"О.Мандельштам. Путешествие в Армению" - читать интересную книгу автора

Телесную круглость и любезность немецкой музыки он перенес на русские
равнины. Белыми руками концертмейстера он собирает российские грибы. Сырая
замша, гнилой бархат, а разломаешь - внутри лазурь.
Кто не любит Гайдна, Глюка и Моцарта - тот ничего не поймет в Палласе.

Поговорим о физиологии чтения. Богатая, неисчерпанная и, кажется,
запретная тема. Из всего материального, из всех физических тел книга -
предмет, внушающий человеку наибольшее доверие. Книга, утвержденная на
читательском пюпитре, уподобляется холсту, натянутому на подрамник.
Будучи всецело охвачены деятельностью чтения, мы любуемся главным образом
своими родовыми свойствами, испытываем как бы восторг перед классификацией
своих возрастов.
Но если Линней, Бюффон и Паллас окрасили мою зрелость, то я благодарю кита
за то, что он пробудил во мне ребяческое изумление перед наукой.
В зоологическом музее:
Кап... кап... кап...
- кот наплакал эмпирического опыта.
Да заверните же, наконец, кран!
Довольно!

Я заключил перемирие с Дарвином и поставил его на воображаемой этажерке
рядом с Диккенсом. Если бы они обедали вместе, с ними сам-третий сидел бы
мистер Пикквик. Нельзя не плениться добродушием Дарвина. Он
непреднамеренный юморист. Ему присущ (сопутствует) юмор ситуации.
Но разве добродушие - метод творческого познания и достойный способ
жизнеощущения?

В обратном, нисходящем движении с Ламарком по лестнице живых существ есть
величие Данта. Низшие формы органического бытия - ад для человека.
Длинные седые усы этой бабочки имели остистое строение и в точности
напоминали ветки на воротнике французского академика или серебряные
пальмы, возлагаемые на гроб.

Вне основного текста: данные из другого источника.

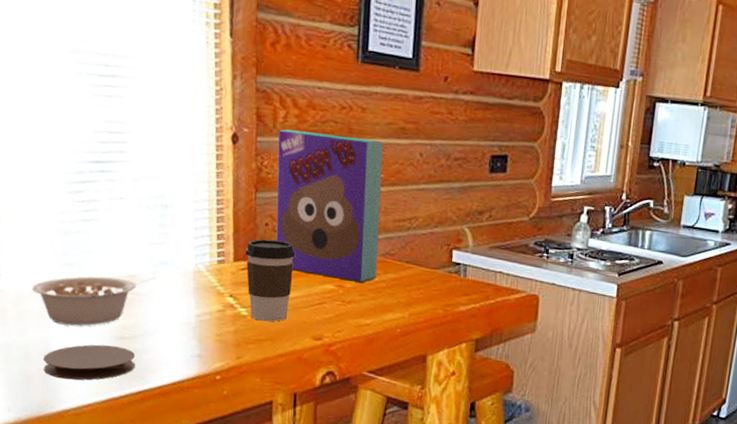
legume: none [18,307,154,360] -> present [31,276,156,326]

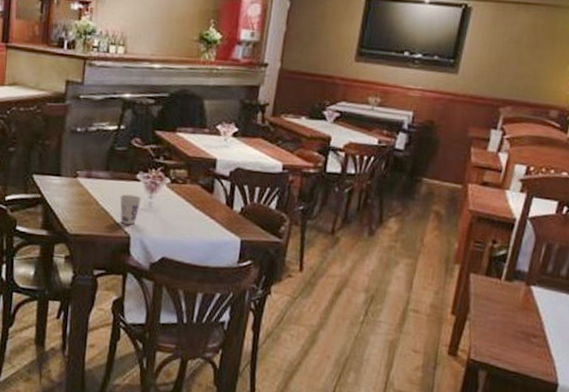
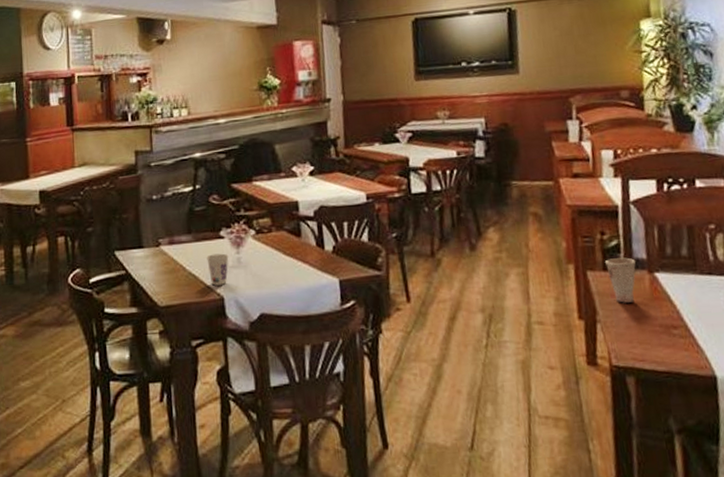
cup: none [488,266,518,308] -> present [604,257,636,303]

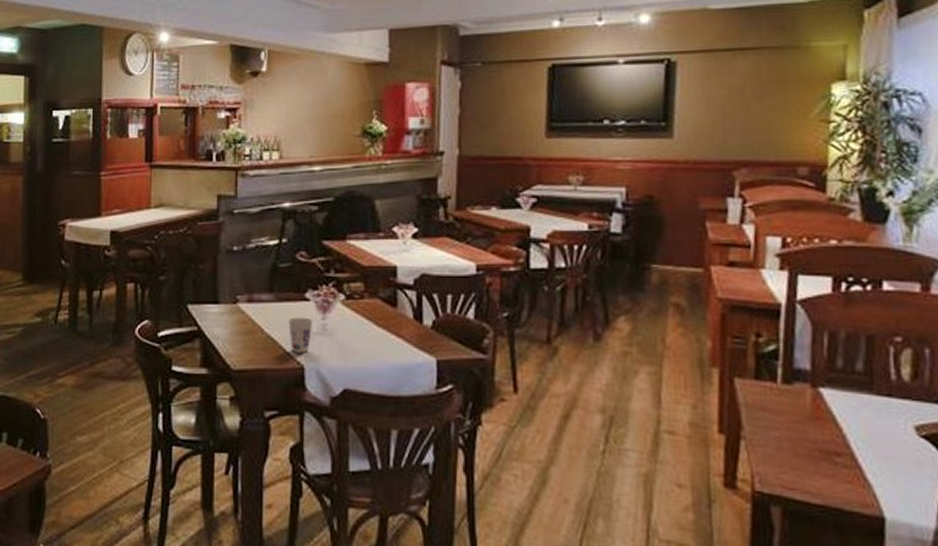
cup: present [604,257,636,303] -> none [757,366,797,420]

Грудь сильная, развитая в лодочку. Головка
незначительная, кошачья.
Ее глазастые крылья были из прекрасного старого адмиральского шелка,
который побывал и в Чесме, и при Трафальгаре.
И вдруг я поймал себя на диком желании взглянуть на природу нарисованными
глазами этого чудовища.

Ламарк чувствует провалы между классами. Он слышит паузы и синкопы
эволюционного ряда.
Ламарк выплакал глаза в лупу, В естествознании он - единственная
шекспировская фигура.
Смотрите, этот раскрасневшийся полупочтенный старец сбегает вниз по
лестнице живых существ, как молодой человек, обласканный министром на
аудиенции или осчастливленный любовницей.
Никто, даже отъявленные механисты, не рассматривают рост организма как
результат изменчивости внешней среды. Это было бы уже чересчур большой
наглостью. Среда лишь приглашает организм к росту. Ее функции выражаются в
известной благосклонности, которая постепенно и непрерывно погашается
суровостью, связывающей живое тело и награждающей его смертью.